Make money from every avocado part
Avocado is grown in several parts of Kenya and a big percentage of its production is done by small-scale growers. They grow it for subsistence, local markets and export.
Avocado is a much loved food because it is versatile. It can be added to meals such as ‘githeri’, sandwiches and salads and is also used in the cosmetic industry. It also has many health benefits and healthy fats.
To boost incomes and for food security, the Government has been emphasising on crop diversification and value addition in Agriculture.
The avocado which has been re-branded as the green gold due to its high demand can be value added into many products.

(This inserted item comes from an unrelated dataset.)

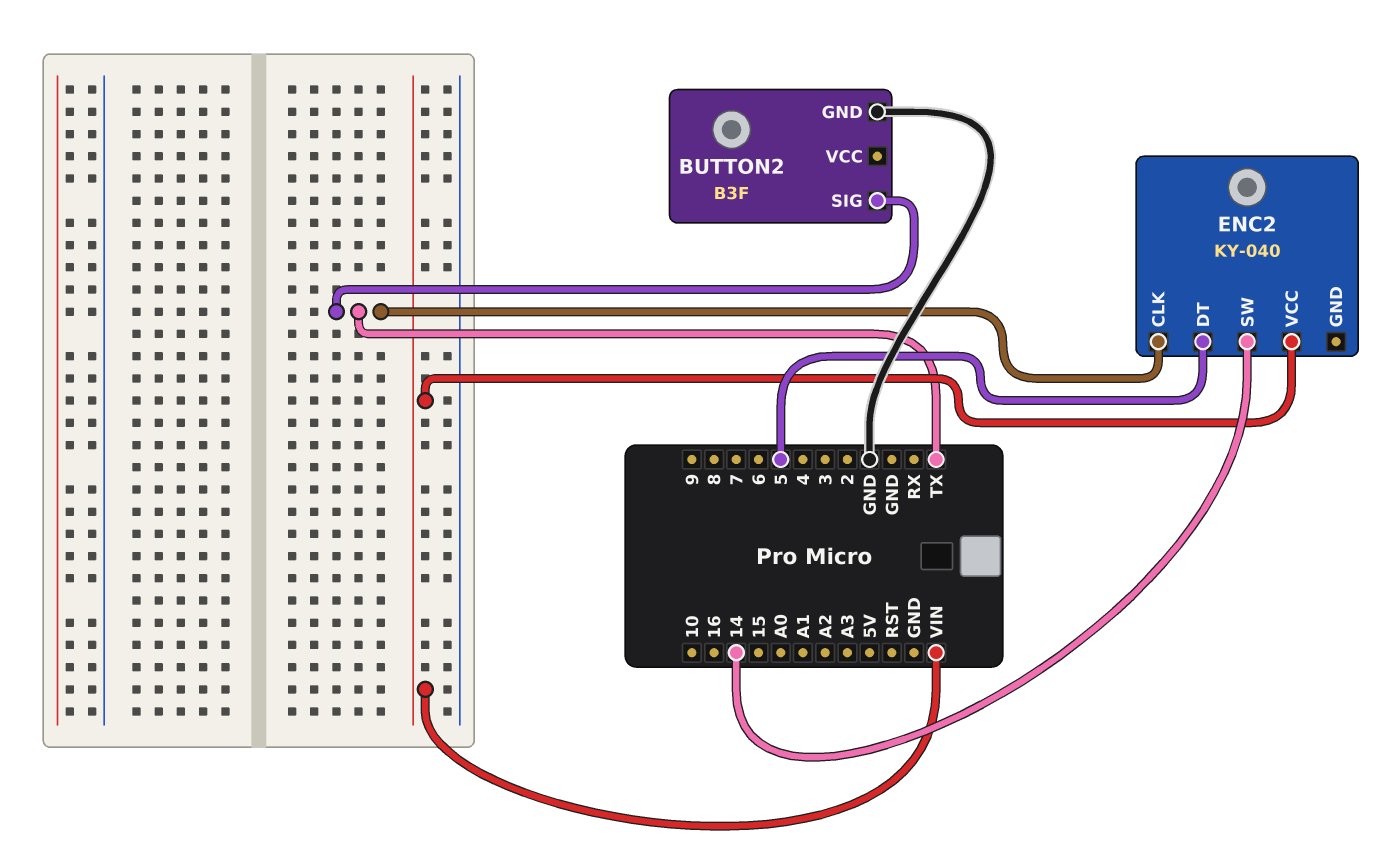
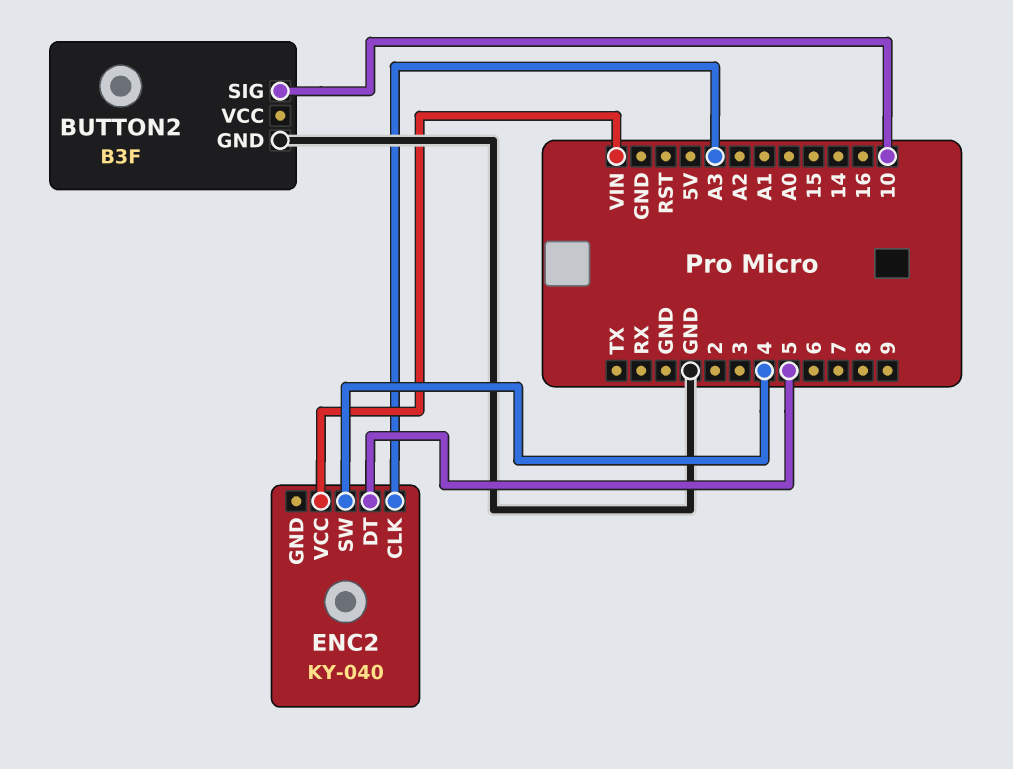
BUTTON2 pin SIG: TX -> 10
ENC2 pin CLK: TX -> A3
ENC2 pin SW: 14 -> 4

According to Kenya Agricultural and Livestock Research Organisation (Kalro), Kenya has over 40 varieties of avocado.
Hass is the main export variety and Fuerte is preferred for processing. Jumbo is the traditional Kenyan variety.
Other commercial varieties are Keitt, Reed, Booth 8, Simmonds, Pinkerton, Nabal, Puebla, Tonnage, Ettinger, Hayes, G6 and G7. Varieties used as root-stocks include Puebla, Fuerte, Duke, G6, and G7.
Lilian Justice an investor in the avocado business says the fruit can be used from its cover to the flesh and seed. Ms Justice does value addition for avocados and gives insights on products one can get from the fruit. She sells her products at the organic market in Nairobi on weekends.
“Every part of the avocado has an opportunity for value addition. If you can, do not throw away even rotten avocados,” she says.
Avocados are a great source of potassium. They are packed with monounsaturated fats (fat molecules with one unsaturated carbon bond), they are also high in fibre and rich in folate. Here are a few ideas shared by Ms Justice.
To make avocado smoothie, start by cutting an avocado in half and scooping the pulp out into a blender. Add a cup of milk and a little bit of sugar and honey. Blend everything together and you are done. Pour your avocado smoothie into a glass and chill it in the fridge or serve right away.
“For those who are lactose intolerant or do not prefer milk, use water and a little bit of lemon juice, this will give a nice, unique taste. You can also use orange juice, passion fruit and others to get a different taste,” explains Justice.
A litre of avocado juice costs Sh300.
The flesh undergoes pressing to produce a viscous oil that is multipurpose. Most of the fruits that feature in processing are usually rejects from the export market. They are usually fresh because the reason for the recall is blotches on the skin.
Processing of avocado oil involves four key steps: Pitting, this involves the removal of the seed after cutting open the flesh, pounding the flesh into paste to form pulp that can be used for oil extraction, heating the content for 40 to 60 minutes at temperatures of between 45 and 50 degrees celsius.
“There is centrifugal separation of the lighter oil from the water content in a decanter. The oil from a single hass avocado is usually 30 per cent of its total weight,” says Justice.
According to Justice, a kilo of avocados - approximately two medium-sized fruits - can yield up to 300ml of oil depending on the variety.
“Avocado oil can be used for beauty care and cooking. The oil is derived from the flesh of ripe avocados. The flesh is first dried to attain a brownish colour. It is then compressed to get oil. Compression is done by machine to squeeze out as much oil as is possible,” says Justice.
Some 250ml of avocado oil costs Sh848.
Briquettes are a substitute for charcoal. They cost and smoke less and last longer. Briquettes are made from a selection of compressed waste products.
Avocado peels are such a product. They are dried and turned to ash, then mixed with other waste, like saw dust, to make briquettes. Specialised machines are needed to make them.
A kilo of briquettes cost Sh20.
The seeds are another waste product that have utility. They can be turned into powder. Justice says this powder is used in the beauty industry to make face and skin masks. How is it done? The seeds are dried, the outer skin removed and the seeds is then cut. Cutting makes it easier to grind them into powder.
Avocado fuel flakes
To make avocado fuel flakes, Justice follows the same procedure as in the case of oil, but this time, utilises the rotten avocados.
“Here, the oily pulp is not pressed to release liquid oil. Instead, it is made into oil flakes which can be used as fuel in a furnace or in an improvised stove,” she says.
When the pulp is spread on the trays, it is exposed to the sun for three to four days, then turned over to allow the underside to dry and turn brown.
The result is an intact piece of oily pulp which is then broken down into smaller pieces or flakes, after which it is ready to be used as fuel,” she explains.
According to her, the fuel flakes have the potential to substitute firewood, charcoal and kerosene therefore having a positive impact on the environment.
A kilo of fuel flakes costs Sh50.
When burning the avocado flakes, another product, bitumen (tar), is formed. The thick black liquid forms at the bottom of the stove.
Paste is the second go-to method of adding value to fruits. The flesh can be put through a blender to produce the paste. The paste has use in flavouring food, making juices, shakes and spread.